Free-range eggs are no longer a novelty in Europe, but sustainable farming practices still haven’t been widely adopted. That’s why, as part of its plan to zero out planet-warming emissions by 2050, European Union policymakers have proposed Farm to Fork, a plan to halve the use of pesticides and antibiotics and make a quarter of all farming organic by the end of the decade.

Reaching those targets will require grooming a new generation of farmers willing to put the health of their livestock — and the planet — first. Álava’s success was possible in part because she had access to her parents’ land and state-of-the-art machinery. It’s much harder for young people with fewer resources to break into the business.

Amets Ladislao, 41, was studying history in the Basque city of Vitoria when she decided to go to agriculture school instead. Her parents had worked in a factory, but she longed for the farm life she’d experienced visiting her grandparents. “It was all very bucolic,” she said. She dreamed of having an allotment, some chickens and a few cows, and selling her produce locally.

But her new school didn’t teach the organic techniques she wanted to use, and she had to battle negative perceptions of her career choice. Most importantly, Ladislao couldn’t afford the high cost of land to start her own operation.

After she graduated, Ladislao worked for one farm after another until she found Bizkaigane, a cooperative in the northern Spanish province of Biscay, founded in 1983. The group hires a young person every time an elder retires. “It sounds very utopian, but we are nine workers, we get nine wages. We paid back a huge loan and we are a solvent company,” she said.

The farmers produce a wide range of cheeses, yogurt and raw milk that they distribute locally, and pride themselves on maintaining good working conditions. When Ladislao was expecting her second child, the team collectively decided to reduce their working hours to boost their quality of life.

Ladislao knows that every aspiring farmer won’t have the same opportunity, but she hopes the Farm to Fork strategy will help support young people who face the same hurdles she encountered. Diversifying the workforce, especially by encouraging those who aren’t the children of farmers, could bring new ideas and perspectives, she said.

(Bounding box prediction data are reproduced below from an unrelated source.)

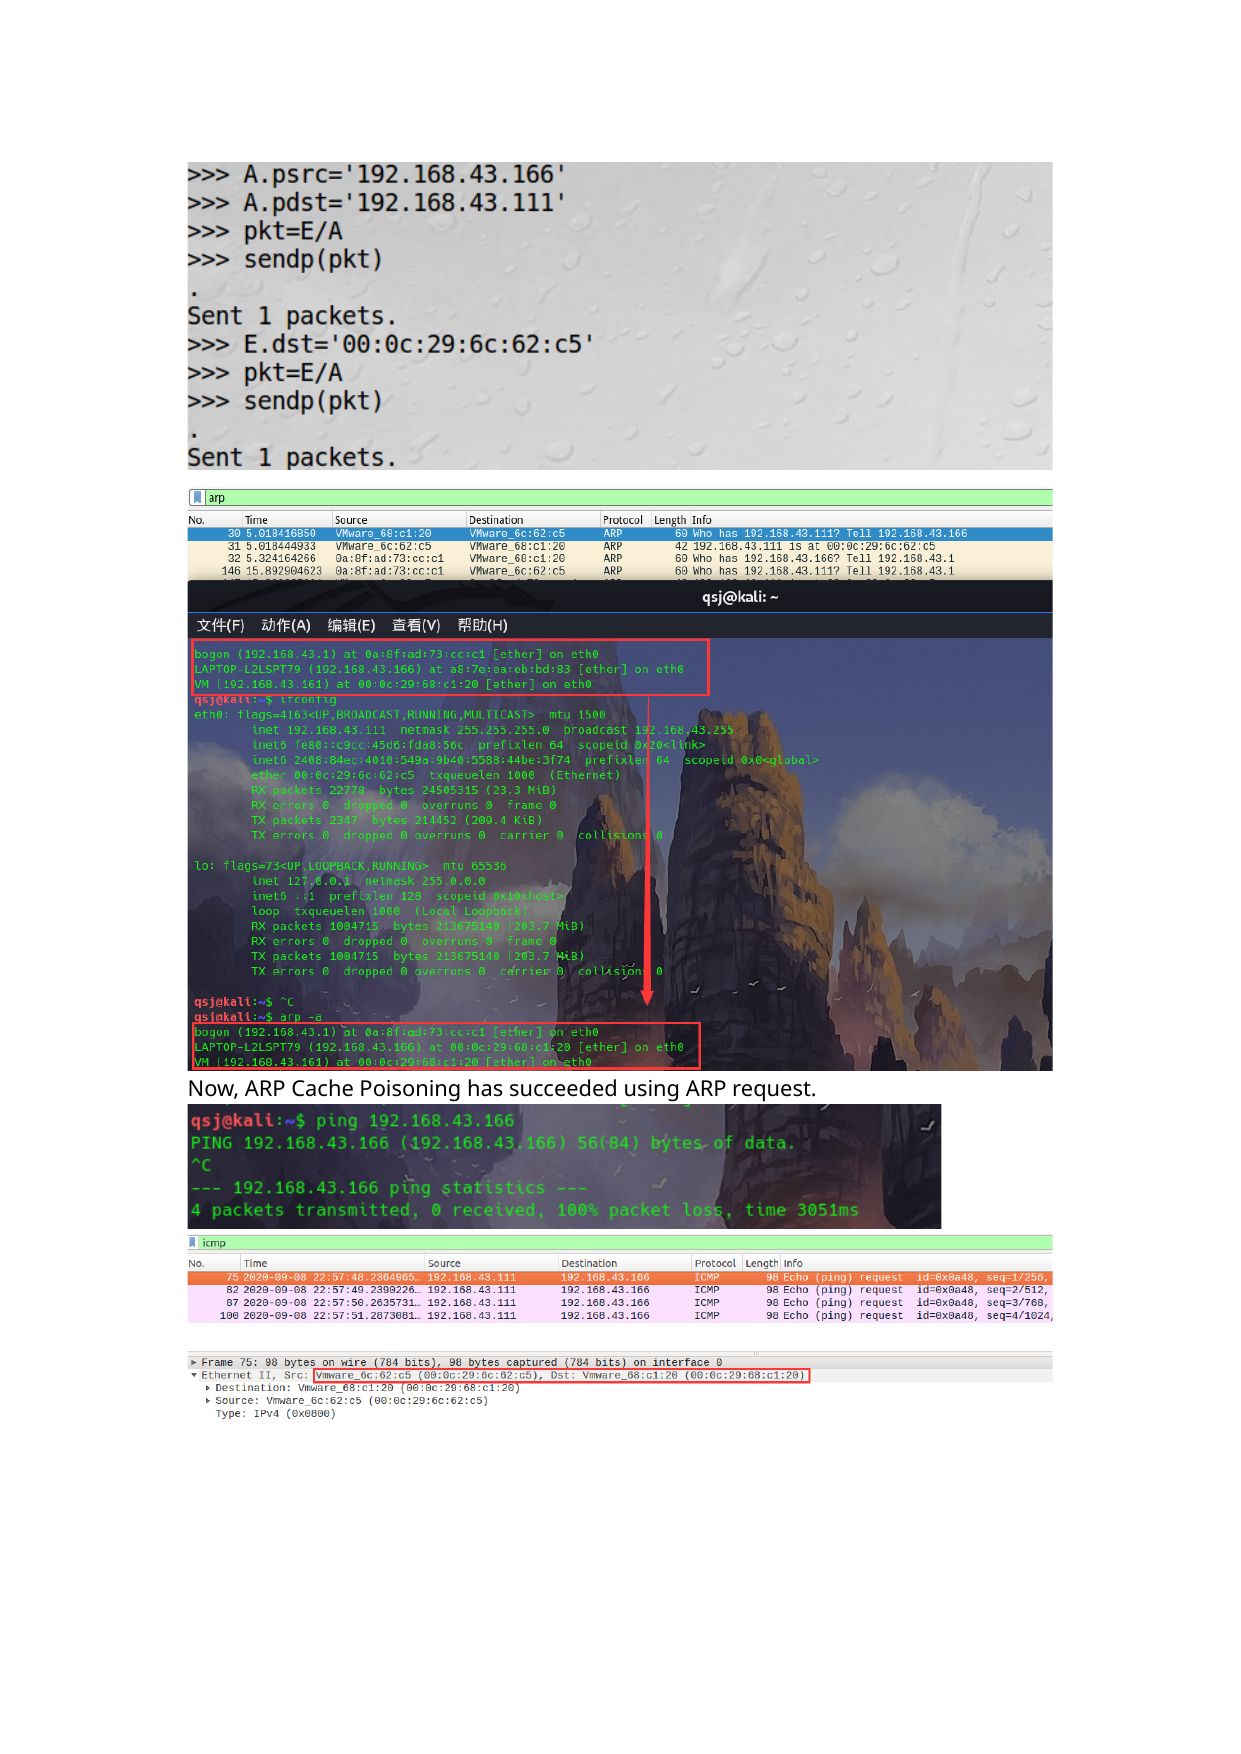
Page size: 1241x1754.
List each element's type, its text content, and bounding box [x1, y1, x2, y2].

picture [187, 162, 1053, 470]
picture [187, 1234, 1053, 1420]
picture [187, 1104, 942, 1229]
text Now, ARP Cache Poisoning has succeeded using ARP request. [187, 1072, 1053, 1104]
picture [187, 487, 1053, 1071]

In Europe, a direct payment program known as the Common Agricultural Policy has kept farmers afloat for decades. The problem, according to Alan Matthews, an economist at Trinity College Dublin, is that the subsidies have discouraged older farmers from retiring and slowed the reallocation of land to younger generations. “I’m not simply saying the only problem is too many older farmers, but that’s certainly the big elephant in the room,” he said.

That could change soon as the EU reforms its subsidy policy, with a new system set to come into force in 2023 that will, in theory, complement Farm to Fork. If the measures are successful, Europe could see many more farmers like Bidane Baskaran and her brother Arkaitz. Bidane joined the family farm at age 23 — over her parents’ objections. “They have had to deprive themselves of many things to get this going,” she said, and wanted their children to have a better life.

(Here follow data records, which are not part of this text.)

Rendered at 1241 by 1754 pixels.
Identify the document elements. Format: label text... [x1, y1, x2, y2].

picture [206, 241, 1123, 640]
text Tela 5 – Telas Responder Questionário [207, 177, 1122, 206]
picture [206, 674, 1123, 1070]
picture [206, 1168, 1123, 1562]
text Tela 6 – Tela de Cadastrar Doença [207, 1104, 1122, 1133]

But if Baskaran’s job is tough, it’s also rewarding. In just five years, the siblings have won awards for their Idiazabal, a traditional hard cheese. They’ve also launched new products such as gaxure, a sweet treat inspired by Norway’s famous brown cheese, made from the whey that’s left over after producing cow’s milk.

“The main way to attract younger people into farming is to give them a decent income without subsidies,” said Matthews, the economist. “All the evidence shows that ultimately subsidizing entry into farming simply increases the demand for land and rents go up.”

Farm to Fork strategy is a good first step, he said, but the real problem is the large companies. “If you want European agriculture to be more environmentally friendly, the trick is to get the big guys to change their practices.”